Bloomberg reports that Giles Darby, David Bermingham and Gary Mulgrew, three British former bankers who pleaded guilty in a “$20 million Enron Corp.-related fraud” – were each ordered to surrender to prison during the next three weeks.

Those quotation marks are mine. It is not true that it was “Enron related” fraud – if there was any fraud, then Enron was the victim of the fraud. The allegation is that the NatWest Three conspired with Andy Fastow to skim millions from a deal with Enron.

Background on the alleged fraud

The deal with Enron which is in question involves Swap Sub – the hedging structure that was originally in place to protect Enron against a decline in Rhythms Net stock.

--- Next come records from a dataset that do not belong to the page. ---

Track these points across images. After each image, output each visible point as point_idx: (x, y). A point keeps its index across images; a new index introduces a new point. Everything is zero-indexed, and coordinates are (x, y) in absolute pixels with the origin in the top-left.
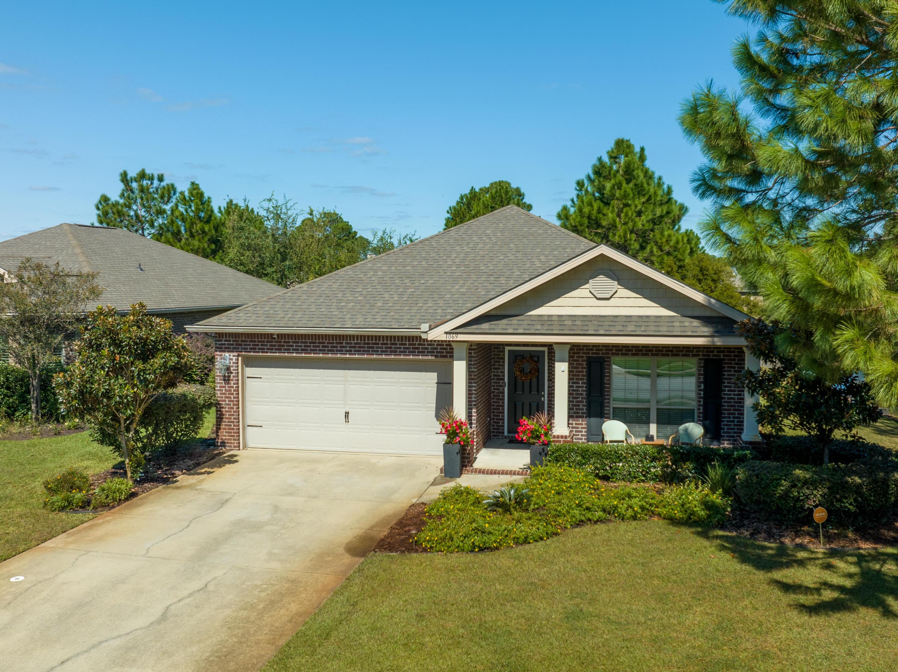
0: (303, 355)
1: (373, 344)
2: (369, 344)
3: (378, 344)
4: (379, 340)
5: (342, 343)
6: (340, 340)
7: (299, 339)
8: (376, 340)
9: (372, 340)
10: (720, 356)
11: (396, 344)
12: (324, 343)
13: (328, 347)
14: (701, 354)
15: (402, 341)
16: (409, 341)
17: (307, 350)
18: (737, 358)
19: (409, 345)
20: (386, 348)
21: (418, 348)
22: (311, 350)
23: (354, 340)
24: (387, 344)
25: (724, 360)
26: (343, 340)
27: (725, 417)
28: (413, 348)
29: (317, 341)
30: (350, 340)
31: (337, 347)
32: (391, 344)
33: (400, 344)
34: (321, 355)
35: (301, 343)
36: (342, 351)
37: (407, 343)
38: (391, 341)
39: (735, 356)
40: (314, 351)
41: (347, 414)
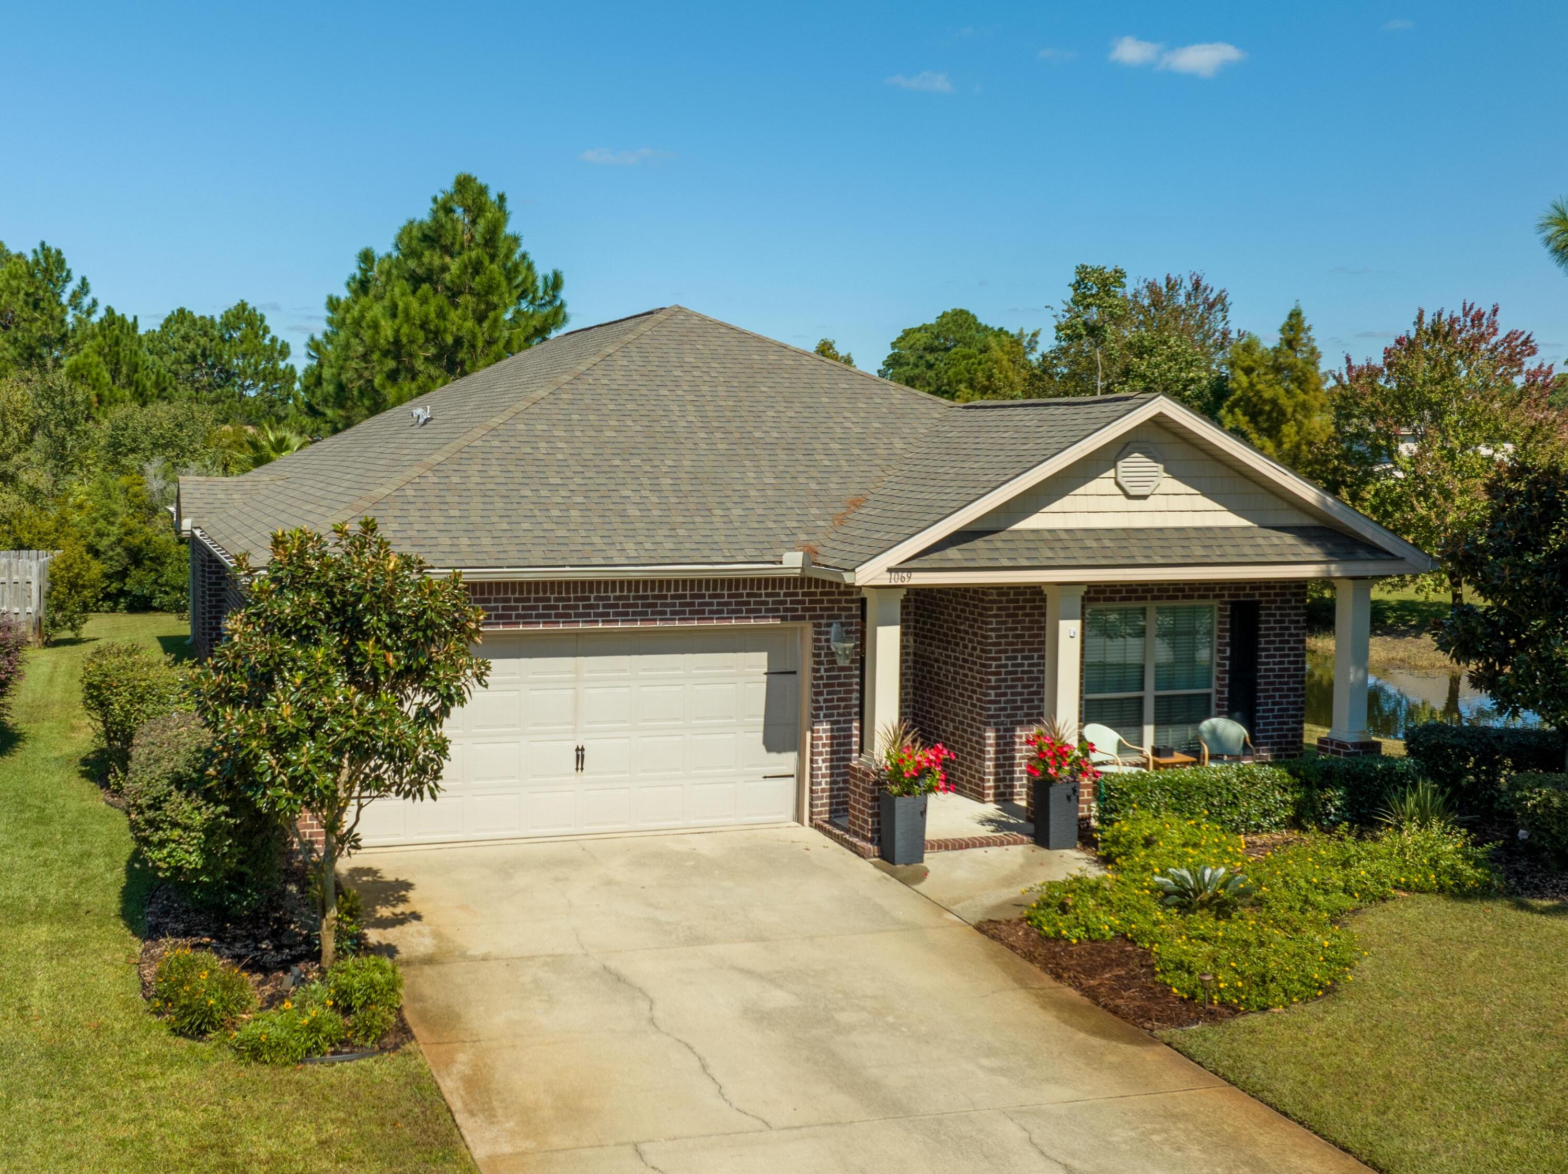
0: (501, 628)
1: (655, 597)
2: (647, 597)
3: (665, 597)
4: (669, 590)
5: (589, 599)
6: (583, 591)
7: (490, 593)
8: (661, 590)
9: (653, 590)
10: (1253, 595)
11: (703, 596)
12: (549, 599)
13: (557, 607)
14: (1226, 593)
15: (715, 589)
16: (729, 589)
17: (510, 617)
18: (1278, 599)
19: (730, 596)
20: (681, 605)
21: (748, 603)
22: (518, 616)
23: (614, 590)
24: (684, 596)
25: (1260, 602)
26: (591, 592)
27: (1260, 705)
28: (737, 604)
29: (533, 595)
30: (606, 591)
31: (577, 607)
32: (692, 596)
33: (710, 596)
34: (541, 627)
35: (496, 600)
36: (589, 615)
37: (726, 592)
38: (692, 589)
39: (1276, 595)
40: (525, 619)
41: (580, 754)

Enron had an option to force Swap Sub to buy Enron’s investment in Rhythms for a predetermined amount (I believe it was $41 per share) in the year 2004.

In March 2000, Enron terminated the hedging arrangement with Swap Sub. As the hedge was being unwound, Andy Fastow offered to buy NatWest’s share of the investment (NatWest, Credit Suisse and Andy Fastow’s LJM were the investors.) Fastow created Southampton in order to buy the interest. After the NatWest interest was bought out, Andy Fastow then sold the bankers a personal put option on NatWest’s interest. One of the bankers exercised his option and made a profit of about 7 million dollars, which he split with the others.

Tom Kirkendall has a lavish and expansive NatWest Three archive for more details if you want them. One particulaly good synopsis of the events in question can be found here.

If there was a crime in all this, it wasn’t evidenced from their eventual plea agreement: one count of wire fraud. They were then sentenced to 37 months in prison.

The men will serve their time in different federal prisons, according to orders signed yesterday by U.S. District Judge Ewing Werlein in Houston. Gary Mulgrew was ordered to surrender to the facility in Big Spring, Texas, on April 30*; Giles Darby to the Allenwood facility in White Deer, Pennsylvania, on May 7; and David Bermingham to the prison in Lompoc, California, on May 9.

This is just absurd.

*Mr. Mulgrew will be housed in the same prison as Michael Kopper, Andy Fastow’s assistant and one of the people with whom the NatWest Three did the original Swap Sub deal.